Cymbal heavy, breakbeat drums and distorted basslines also recur throughout the album, and particularly take centre stage in ‘Don’t Give Up’. At just 1 minute and 52 seconds, the song is short but sweet, with Van Loom’s vocals settling on a counter melody as she sings frank, comforting lyrics laced with optimism such as, “just know you’re going to get to a better place”.
‘Been Here Before’ is the song I returned to the most while writing this review. Its swirling, feedback-laden guitar riffs immediately bring The Cocteau Twins to mind, and the layering of different melodies amidst Van Loom’s breathy vocals creates a dreampop soundscape easy to lose oneself in. Indeed, shoegaze appears a major touchstone throughout the record. The production is fuzzy, and there’s a sort of musical looseness to the tracks that feels like it’s aiming to capture the live element as opposed to a clean studio sound – which, I think, only heightens the authentic and genuine feeling of the lyrical content.
With most songs on the album being under 3 minutes long, closer ‘Mr Rain’ marks a towering ending. Over 4 minutes in length and featuring layers of heavy guitars as well as strings, it’s a track full of drama and intensity. The song also features acoustic guitar, with a finger picking melody which adds another interesting layer to the track.

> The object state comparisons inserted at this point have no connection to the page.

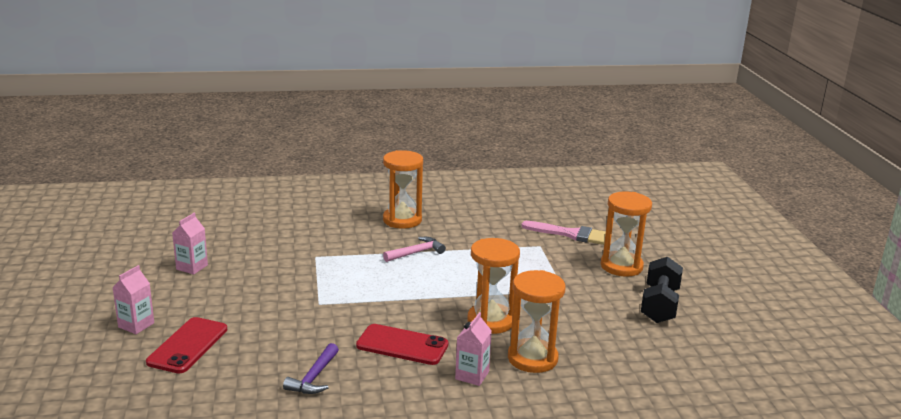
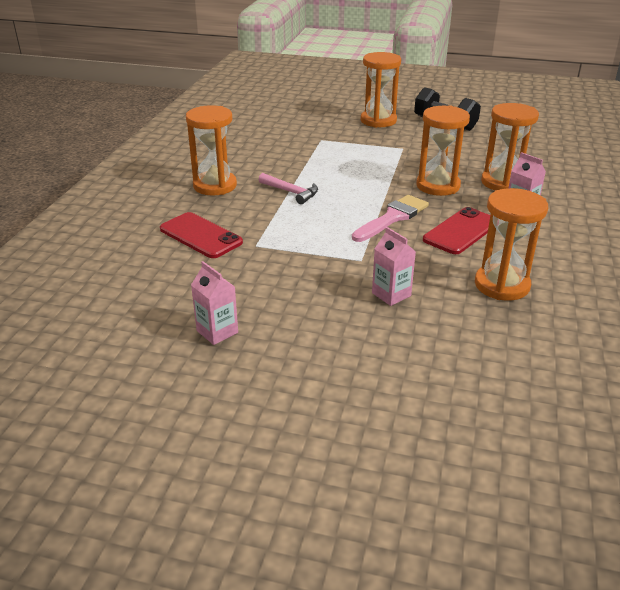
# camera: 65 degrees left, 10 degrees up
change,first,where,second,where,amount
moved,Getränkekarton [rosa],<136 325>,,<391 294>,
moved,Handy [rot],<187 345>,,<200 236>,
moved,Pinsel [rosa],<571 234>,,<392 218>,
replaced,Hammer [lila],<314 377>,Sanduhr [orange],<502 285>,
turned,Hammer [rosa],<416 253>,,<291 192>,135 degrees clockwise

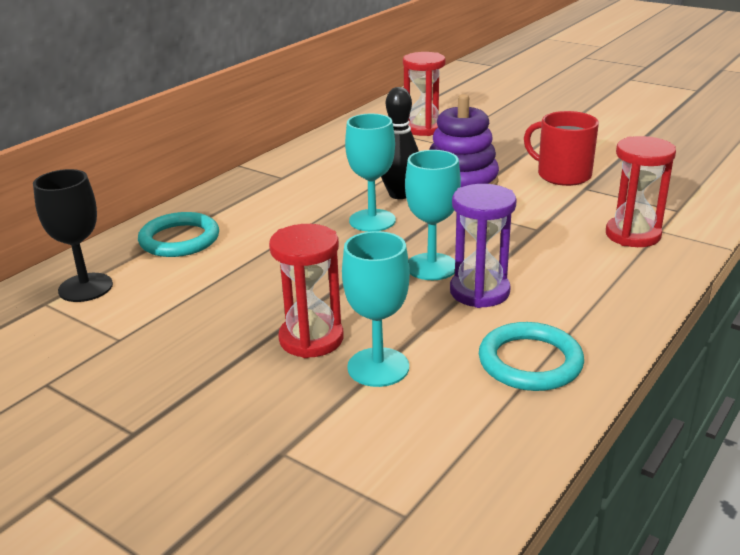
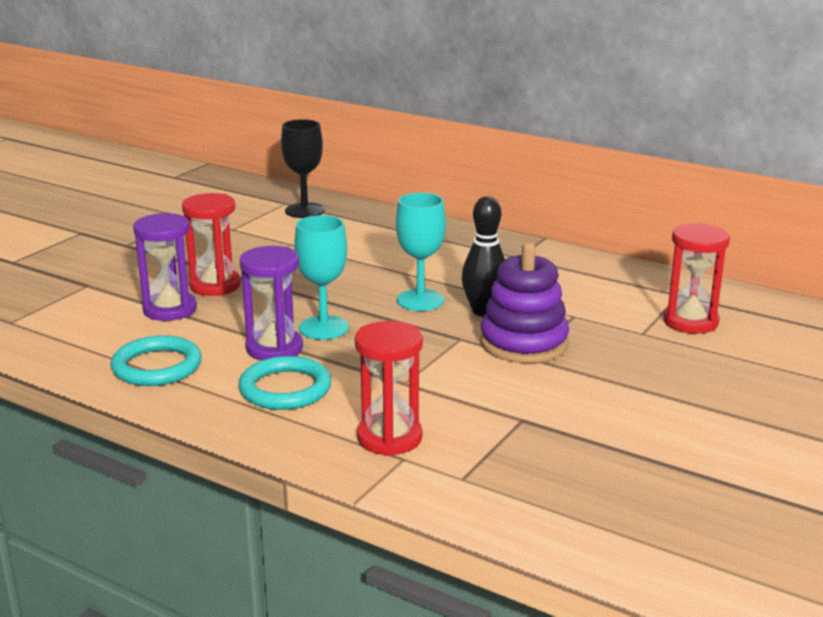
# camera: 85 degrees right, 5 degrees down
change,first,where,second,where,amount
removed,Tasse [rot],<562 175>,,,
moved,Ring [türkis],<179 239>,,<285 389>,
replaced,Kelch [türkis],<378 367>,Sanduhr [lila],<170 309>,

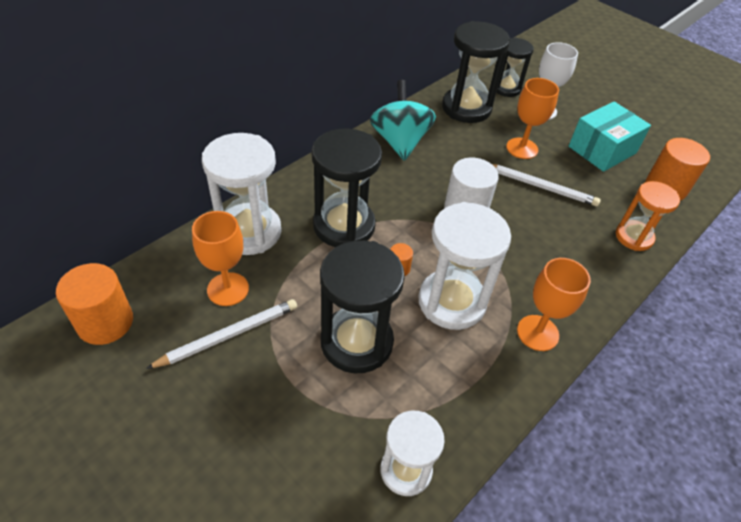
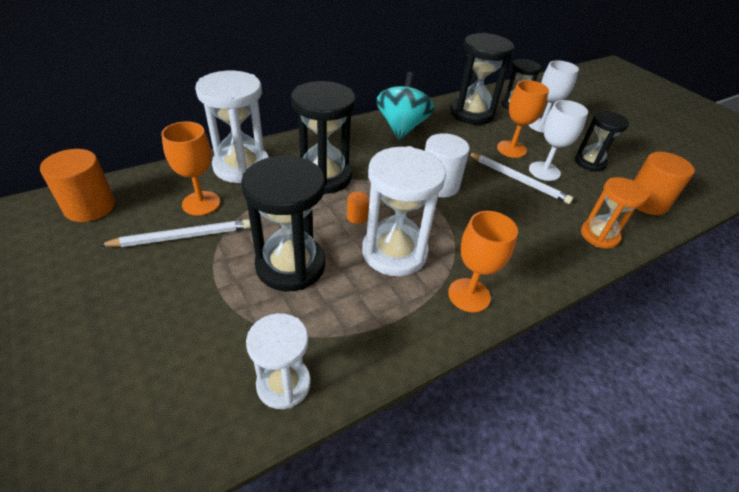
# camera: 15 degrees right, 5 degrees down
change,first,where,second,where,amount
added,,,Kelch [weiß],<544 171>,
replaced,Schachtel [türkis],<602 150>,Sanduhr [schwarz],<590 162>,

Overall, GIZMO is an album that lies in a sort of uncertain and restless space. Its lyrical preoccupations with time, faith, love, and the nagging feeling of wanting to escape from one’s problems make for a relatable and listenable collection of songs. Life is messy – it moves fast, we can’t always be in control, and getting full emotional closure from things that happen to us can be a rarity. In some senses, GIZMO is cathartic in its acceptance that it is what it is. We can’t endlessly grapple for control over the innate chaos of life, and solutions to our problems often don’t just appear overnight.